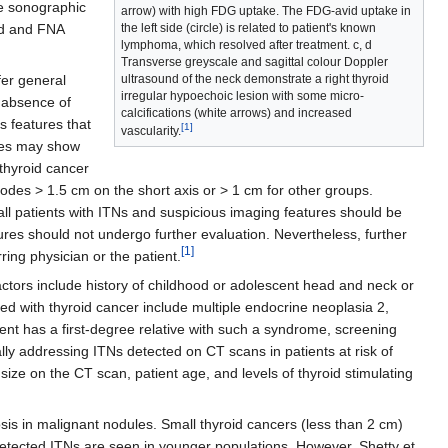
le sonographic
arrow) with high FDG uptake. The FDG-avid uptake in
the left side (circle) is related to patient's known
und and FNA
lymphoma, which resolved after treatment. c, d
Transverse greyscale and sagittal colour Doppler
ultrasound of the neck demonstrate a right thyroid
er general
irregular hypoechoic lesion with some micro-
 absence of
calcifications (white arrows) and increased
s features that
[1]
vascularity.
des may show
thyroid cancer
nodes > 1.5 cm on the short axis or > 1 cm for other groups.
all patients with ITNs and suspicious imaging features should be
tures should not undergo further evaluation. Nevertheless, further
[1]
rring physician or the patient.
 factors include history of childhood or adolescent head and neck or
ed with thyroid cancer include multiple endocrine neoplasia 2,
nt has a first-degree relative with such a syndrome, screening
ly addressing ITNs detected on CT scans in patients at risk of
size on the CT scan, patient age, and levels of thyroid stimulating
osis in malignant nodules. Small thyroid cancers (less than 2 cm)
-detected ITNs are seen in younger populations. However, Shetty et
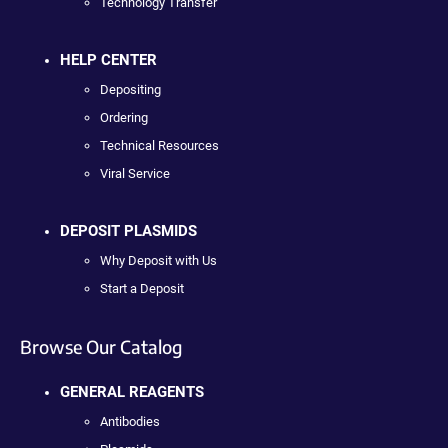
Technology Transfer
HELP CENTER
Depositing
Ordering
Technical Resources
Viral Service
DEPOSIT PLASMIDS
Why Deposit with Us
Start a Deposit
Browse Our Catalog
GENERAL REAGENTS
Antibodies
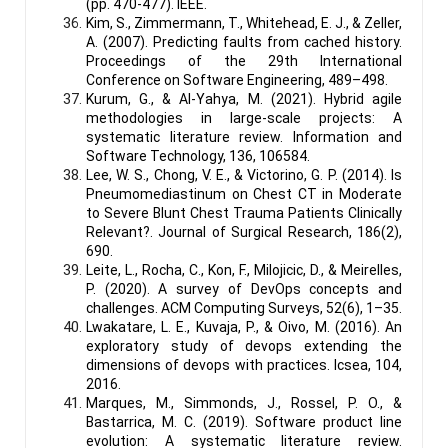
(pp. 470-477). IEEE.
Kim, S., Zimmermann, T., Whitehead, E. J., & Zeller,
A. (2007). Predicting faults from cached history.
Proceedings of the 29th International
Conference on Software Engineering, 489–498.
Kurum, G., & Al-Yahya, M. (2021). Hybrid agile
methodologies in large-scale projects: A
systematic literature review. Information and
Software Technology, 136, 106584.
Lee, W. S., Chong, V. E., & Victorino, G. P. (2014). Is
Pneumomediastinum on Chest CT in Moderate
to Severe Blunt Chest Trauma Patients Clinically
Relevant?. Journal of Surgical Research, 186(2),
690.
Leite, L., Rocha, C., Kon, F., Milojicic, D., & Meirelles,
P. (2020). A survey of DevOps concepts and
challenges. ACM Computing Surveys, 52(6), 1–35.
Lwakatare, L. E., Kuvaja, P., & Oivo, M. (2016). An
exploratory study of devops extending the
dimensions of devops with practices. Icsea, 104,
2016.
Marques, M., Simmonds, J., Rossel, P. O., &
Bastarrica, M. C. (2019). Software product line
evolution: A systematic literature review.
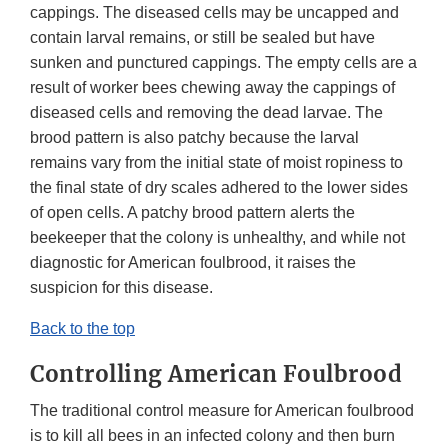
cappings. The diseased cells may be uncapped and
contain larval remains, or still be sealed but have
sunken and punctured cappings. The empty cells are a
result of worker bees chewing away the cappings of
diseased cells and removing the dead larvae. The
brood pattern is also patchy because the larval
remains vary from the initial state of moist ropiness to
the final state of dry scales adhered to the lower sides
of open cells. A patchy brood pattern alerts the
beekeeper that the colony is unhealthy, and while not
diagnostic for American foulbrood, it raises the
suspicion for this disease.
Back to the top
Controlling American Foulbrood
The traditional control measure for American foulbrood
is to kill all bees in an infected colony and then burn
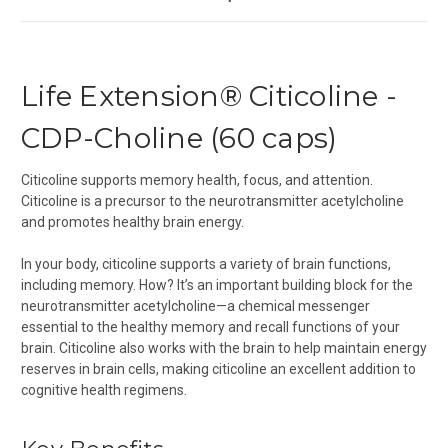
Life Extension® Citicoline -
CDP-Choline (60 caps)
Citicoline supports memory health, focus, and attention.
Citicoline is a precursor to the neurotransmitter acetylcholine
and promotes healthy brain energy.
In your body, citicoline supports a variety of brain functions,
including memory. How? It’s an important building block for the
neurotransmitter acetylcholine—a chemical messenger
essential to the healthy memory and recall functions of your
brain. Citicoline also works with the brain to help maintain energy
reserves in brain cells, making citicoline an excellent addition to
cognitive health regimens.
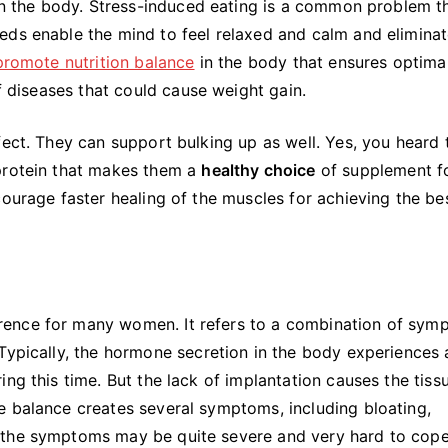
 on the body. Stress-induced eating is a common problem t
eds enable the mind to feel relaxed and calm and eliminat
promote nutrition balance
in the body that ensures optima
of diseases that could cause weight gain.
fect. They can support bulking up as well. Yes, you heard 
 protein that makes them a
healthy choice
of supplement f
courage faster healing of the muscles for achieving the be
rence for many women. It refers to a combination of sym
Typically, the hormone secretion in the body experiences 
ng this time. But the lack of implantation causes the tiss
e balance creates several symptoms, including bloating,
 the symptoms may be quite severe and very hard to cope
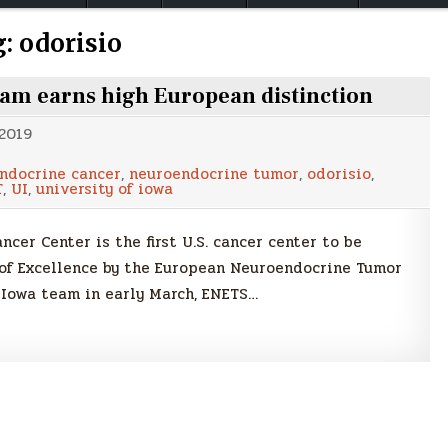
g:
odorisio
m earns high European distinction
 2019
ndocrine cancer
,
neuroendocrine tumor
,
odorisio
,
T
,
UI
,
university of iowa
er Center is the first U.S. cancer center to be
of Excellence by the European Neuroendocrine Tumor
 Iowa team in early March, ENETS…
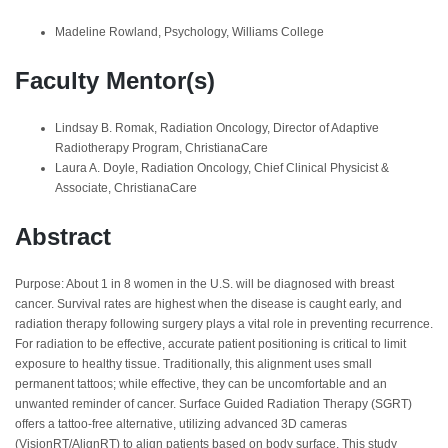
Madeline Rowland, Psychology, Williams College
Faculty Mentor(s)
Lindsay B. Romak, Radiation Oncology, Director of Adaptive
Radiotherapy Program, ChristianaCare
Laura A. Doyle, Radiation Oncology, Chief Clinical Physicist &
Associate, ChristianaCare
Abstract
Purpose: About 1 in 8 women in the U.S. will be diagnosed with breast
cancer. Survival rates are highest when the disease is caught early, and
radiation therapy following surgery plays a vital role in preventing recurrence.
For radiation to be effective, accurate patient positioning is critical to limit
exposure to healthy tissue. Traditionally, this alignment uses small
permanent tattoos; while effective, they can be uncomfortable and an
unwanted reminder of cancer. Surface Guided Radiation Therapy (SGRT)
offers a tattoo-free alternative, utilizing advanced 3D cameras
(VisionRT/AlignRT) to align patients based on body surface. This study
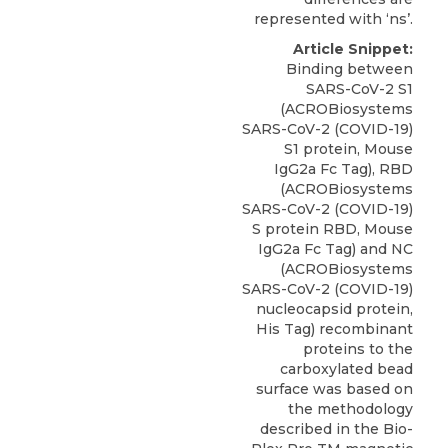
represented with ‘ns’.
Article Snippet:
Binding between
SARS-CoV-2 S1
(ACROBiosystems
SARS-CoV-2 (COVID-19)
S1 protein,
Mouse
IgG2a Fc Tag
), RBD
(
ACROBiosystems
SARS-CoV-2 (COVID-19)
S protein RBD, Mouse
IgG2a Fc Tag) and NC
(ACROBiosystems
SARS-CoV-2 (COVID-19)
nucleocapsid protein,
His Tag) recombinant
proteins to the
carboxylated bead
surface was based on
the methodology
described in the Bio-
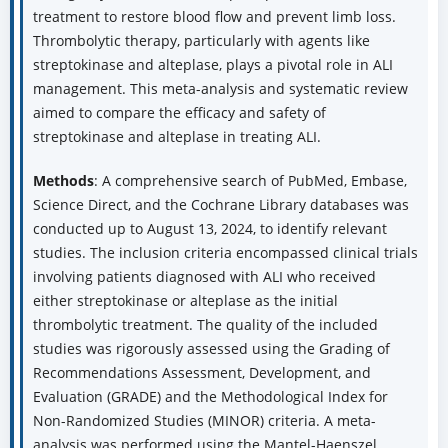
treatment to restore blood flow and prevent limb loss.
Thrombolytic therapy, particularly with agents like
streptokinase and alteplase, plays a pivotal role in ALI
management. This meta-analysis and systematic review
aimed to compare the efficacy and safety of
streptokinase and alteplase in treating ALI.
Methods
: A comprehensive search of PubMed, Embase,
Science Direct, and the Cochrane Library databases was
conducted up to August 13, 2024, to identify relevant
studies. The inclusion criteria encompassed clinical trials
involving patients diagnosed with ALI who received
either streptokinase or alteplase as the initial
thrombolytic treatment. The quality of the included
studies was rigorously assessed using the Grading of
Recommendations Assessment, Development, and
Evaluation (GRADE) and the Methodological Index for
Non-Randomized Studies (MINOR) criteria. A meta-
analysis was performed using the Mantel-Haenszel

*Exercise brief*: Lines holding "larval" in the material above are to be reported.

*Written solution*:
contain larval remains, or still be sealed but have
brood pattern is also patchy because the larval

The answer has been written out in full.